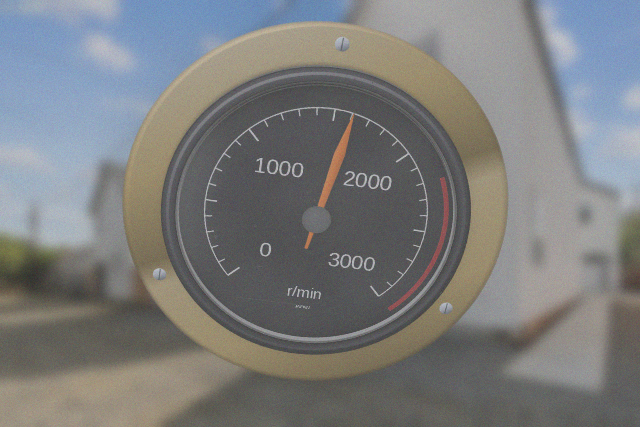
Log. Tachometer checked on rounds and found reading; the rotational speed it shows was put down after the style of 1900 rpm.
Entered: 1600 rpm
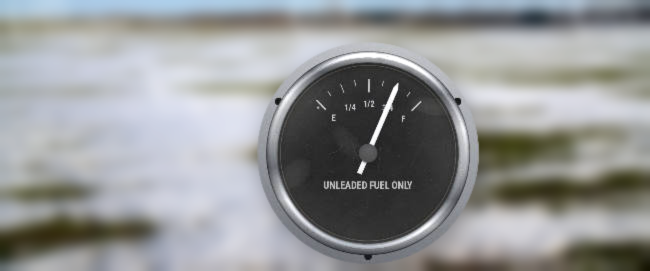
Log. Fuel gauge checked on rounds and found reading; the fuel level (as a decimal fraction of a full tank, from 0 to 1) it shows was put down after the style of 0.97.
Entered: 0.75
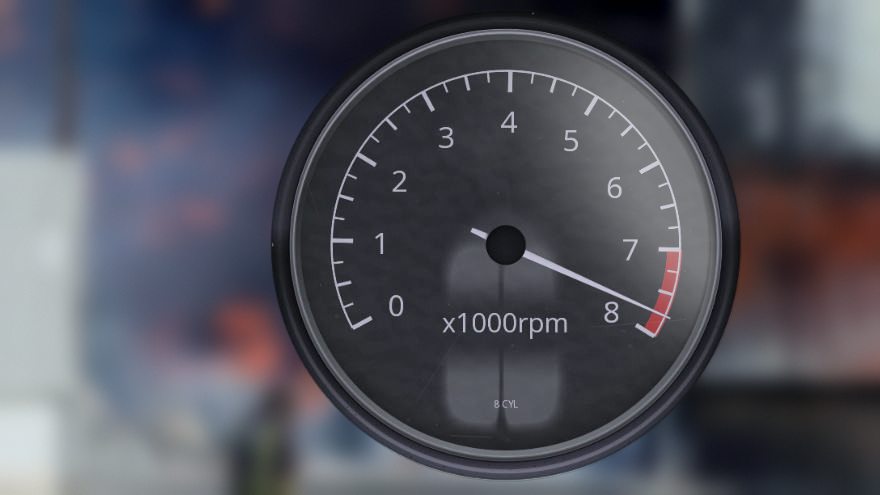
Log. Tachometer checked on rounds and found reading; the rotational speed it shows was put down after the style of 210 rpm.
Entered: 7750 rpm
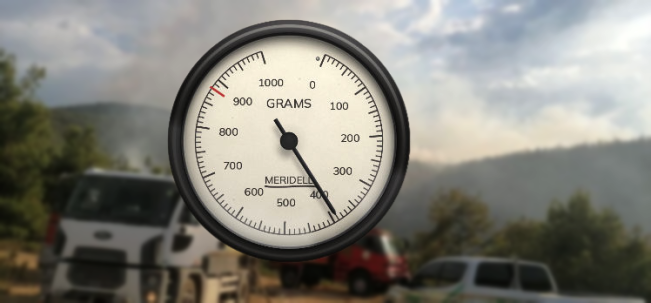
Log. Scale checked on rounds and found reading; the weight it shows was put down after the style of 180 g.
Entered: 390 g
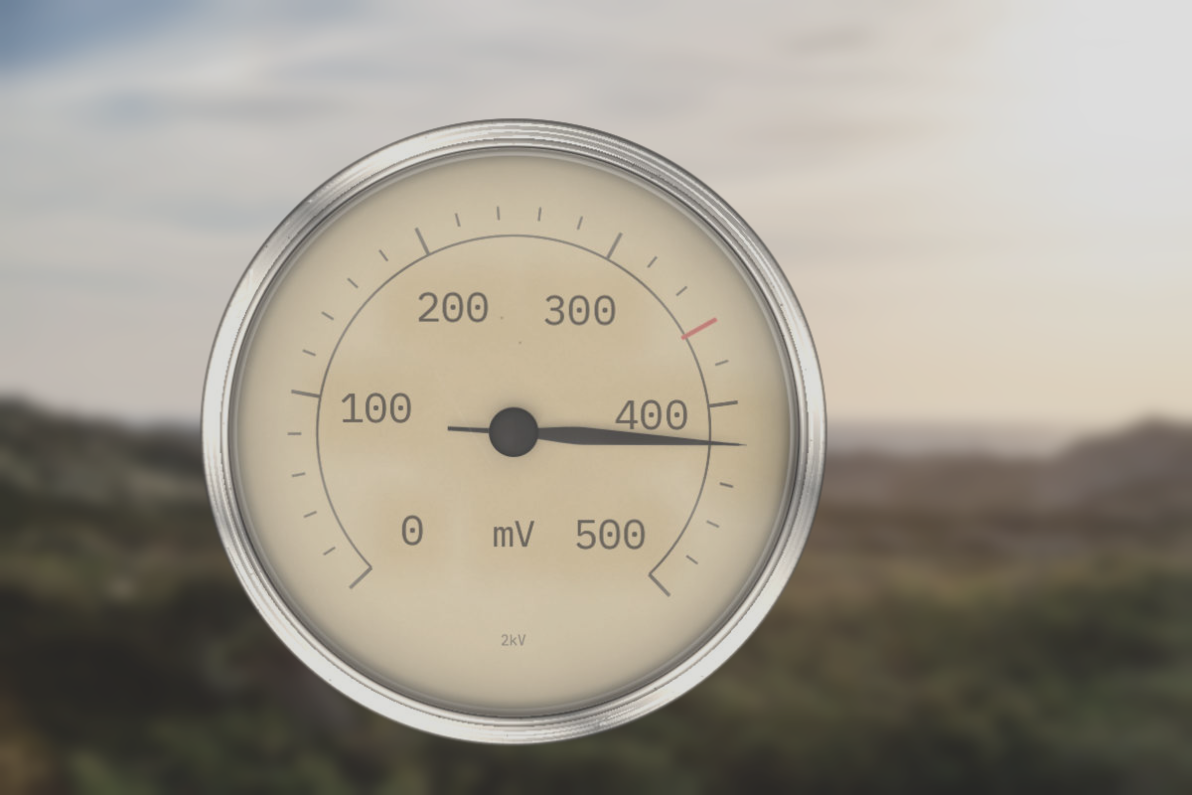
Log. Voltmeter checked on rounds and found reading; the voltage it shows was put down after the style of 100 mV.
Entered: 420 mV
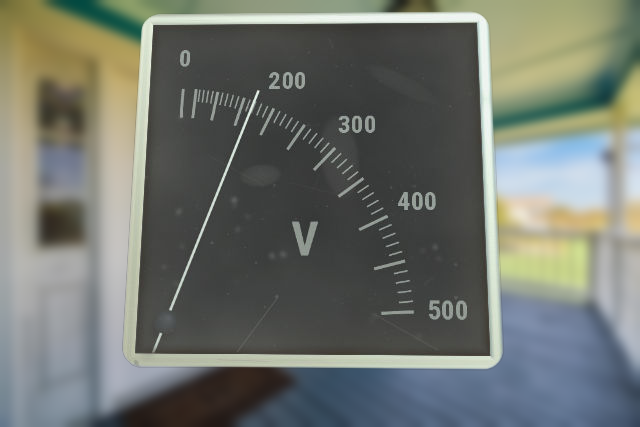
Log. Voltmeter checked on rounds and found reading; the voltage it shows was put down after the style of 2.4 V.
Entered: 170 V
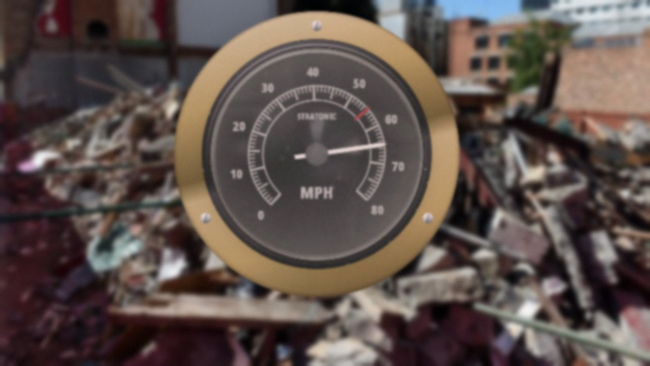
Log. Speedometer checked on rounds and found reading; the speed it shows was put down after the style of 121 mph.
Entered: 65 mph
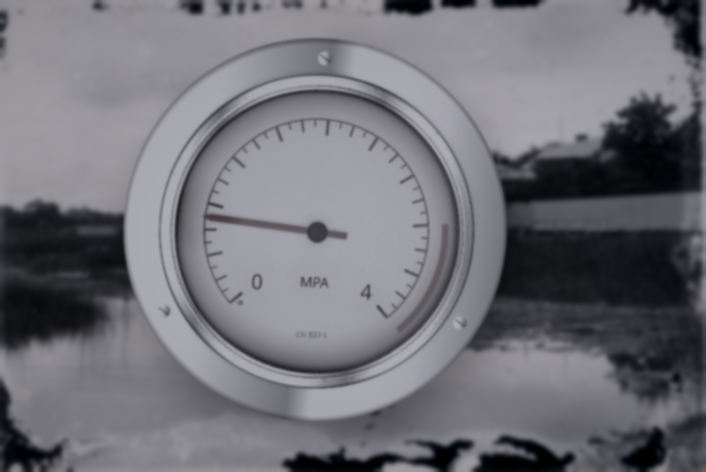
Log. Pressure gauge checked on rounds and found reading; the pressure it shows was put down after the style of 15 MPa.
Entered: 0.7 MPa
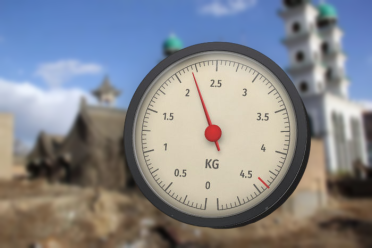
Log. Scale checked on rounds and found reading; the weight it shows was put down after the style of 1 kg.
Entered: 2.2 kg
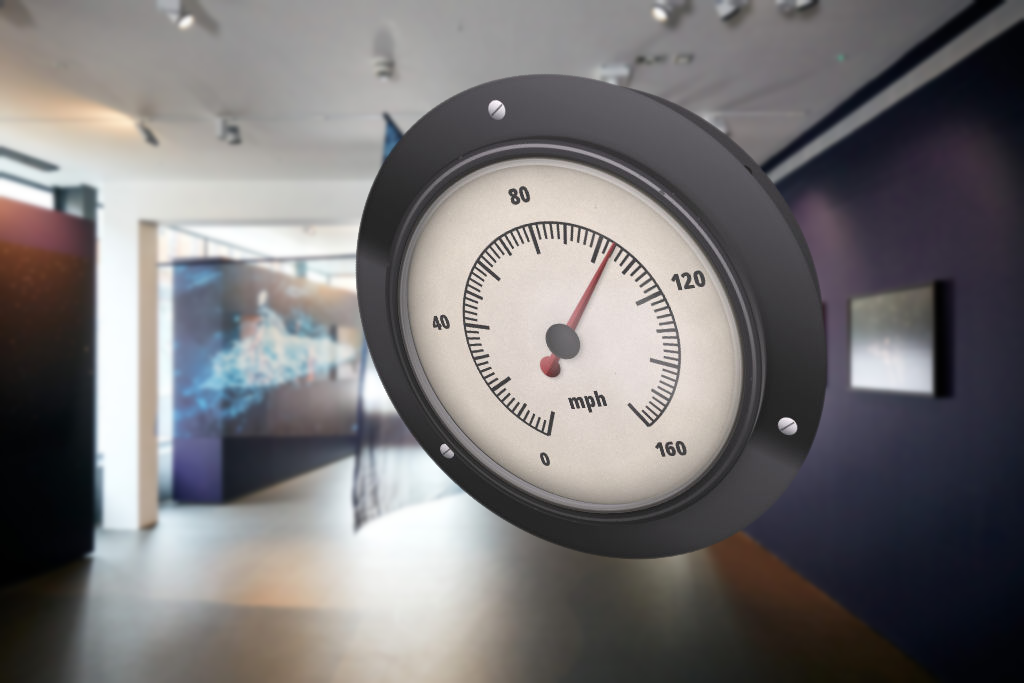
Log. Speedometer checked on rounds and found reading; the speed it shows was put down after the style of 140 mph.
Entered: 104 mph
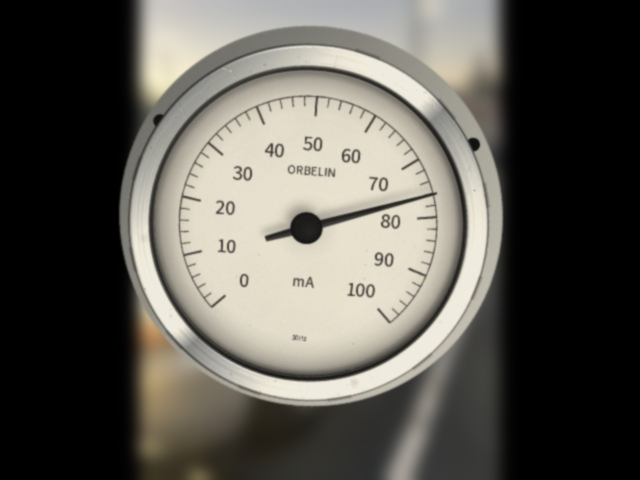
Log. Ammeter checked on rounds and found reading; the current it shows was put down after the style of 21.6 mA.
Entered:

◆ WHAT IS REQUIRED
Quote every line of the material above, from the line containing "Log. Ammeter checked" down to the end of the material, without changing anything.

◆ ANSWER SECTION
Log. Ammeter checked on rounds and found reading; the current it shows was put down after the style of 21.6 mA.
Entered:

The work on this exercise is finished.